Efficiently Extracting Randomness from Imperfect Stochastic Processes

TL;DR

This paper introduces new extractors that efficiently generate nearly optimal random bits from imperfect, correlated sources without prior knowledge of their distribution, improving upon existing methods.

Contribution

We design variable-input, fixed-output length extractors that are efficient, adaptable to unknown sources, and approach the Shannon entropy limit.

Findings

Extractors approach the Shannon entropy limit.

Efficiently handle sources with unknown distributions.

Capable of extracting randomness from correlated processes.

Abstract

We study the problem of extracting a prescribed number of random bits by reading the smallest possible number of symbols from non-ideal stochastic processes. The related interval algorithm proposed by Han and Hoshi has asymptotically optimal performance; however, it assumes that the distribution of the input stochastic process is known. The motivation for our work is the fact that, in practice, sources of randomness have inherent correlations and are affected by measurement's noise. Namely, it is hard to obtain an accurate estimation of the distribution. This challenge was addressed by the concepts of seeded and seedless extractors that can handle general random sources with unknown distributions.
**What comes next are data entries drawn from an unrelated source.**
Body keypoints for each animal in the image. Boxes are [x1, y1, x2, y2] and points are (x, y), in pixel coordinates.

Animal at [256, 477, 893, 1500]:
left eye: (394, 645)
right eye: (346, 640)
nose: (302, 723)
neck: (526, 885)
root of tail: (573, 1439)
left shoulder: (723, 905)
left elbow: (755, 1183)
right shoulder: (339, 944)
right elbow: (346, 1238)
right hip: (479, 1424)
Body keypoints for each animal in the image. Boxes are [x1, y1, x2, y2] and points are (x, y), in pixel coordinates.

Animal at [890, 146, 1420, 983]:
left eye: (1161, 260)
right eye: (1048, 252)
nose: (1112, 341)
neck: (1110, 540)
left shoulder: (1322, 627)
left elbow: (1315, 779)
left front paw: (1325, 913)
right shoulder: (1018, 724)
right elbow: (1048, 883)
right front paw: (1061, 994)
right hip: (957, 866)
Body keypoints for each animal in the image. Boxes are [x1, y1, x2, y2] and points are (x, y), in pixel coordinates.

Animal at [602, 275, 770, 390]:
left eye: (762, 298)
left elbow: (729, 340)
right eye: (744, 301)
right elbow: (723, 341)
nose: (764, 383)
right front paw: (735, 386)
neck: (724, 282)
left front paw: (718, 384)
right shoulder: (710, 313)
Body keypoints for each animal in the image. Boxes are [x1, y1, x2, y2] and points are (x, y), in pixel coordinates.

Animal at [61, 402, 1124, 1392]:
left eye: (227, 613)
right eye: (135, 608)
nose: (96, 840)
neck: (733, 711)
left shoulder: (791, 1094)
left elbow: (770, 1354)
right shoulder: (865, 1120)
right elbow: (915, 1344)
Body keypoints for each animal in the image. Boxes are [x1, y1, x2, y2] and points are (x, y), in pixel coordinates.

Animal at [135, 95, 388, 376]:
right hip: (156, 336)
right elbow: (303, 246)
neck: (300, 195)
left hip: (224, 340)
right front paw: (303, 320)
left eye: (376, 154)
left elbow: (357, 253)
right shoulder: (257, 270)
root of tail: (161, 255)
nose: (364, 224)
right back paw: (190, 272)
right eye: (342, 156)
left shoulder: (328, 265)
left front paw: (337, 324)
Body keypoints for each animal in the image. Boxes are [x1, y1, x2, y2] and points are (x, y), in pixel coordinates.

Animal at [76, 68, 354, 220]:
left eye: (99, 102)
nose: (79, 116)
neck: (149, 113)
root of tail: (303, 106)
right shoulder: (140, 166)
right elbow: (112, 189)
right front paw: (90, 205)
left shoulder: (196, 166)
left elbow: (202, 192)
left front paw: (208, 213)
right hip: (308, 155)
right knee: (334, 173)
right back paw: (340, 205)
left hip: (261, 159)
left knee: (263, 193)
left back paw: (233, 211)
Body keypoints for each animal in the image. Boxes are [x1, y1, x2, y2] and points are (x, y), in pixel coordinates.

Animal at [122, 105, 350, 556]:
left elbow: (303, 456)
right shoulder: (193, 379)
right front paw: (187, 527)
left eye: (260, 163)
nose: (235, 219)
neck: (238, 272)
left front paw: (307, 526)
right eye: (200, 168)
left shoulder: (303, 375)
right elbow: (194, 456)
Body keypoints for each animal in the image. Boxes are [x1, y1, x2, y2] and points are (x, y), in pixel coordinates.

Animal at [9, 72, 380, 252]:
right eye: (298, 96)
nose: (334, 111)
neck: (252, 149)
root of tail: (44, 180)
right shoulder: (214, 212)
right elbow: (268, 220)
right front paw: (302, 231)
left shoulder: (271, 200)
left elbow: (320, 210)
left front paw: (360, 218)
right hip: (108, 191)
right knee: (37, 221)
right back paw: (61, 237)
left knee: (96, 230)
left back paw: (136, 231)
However, known seeded and seedless extractors provide extraction efficiencies that are substantially smaller than Shannon's entropy limit. Our main contribution is the design of extractors that have a variable input-length and a fixed output length, are efficient in the consumption of symbols from the source, are capable of generating random bits from general stochastic processes and approach the information theoretic upper bound on efficiency.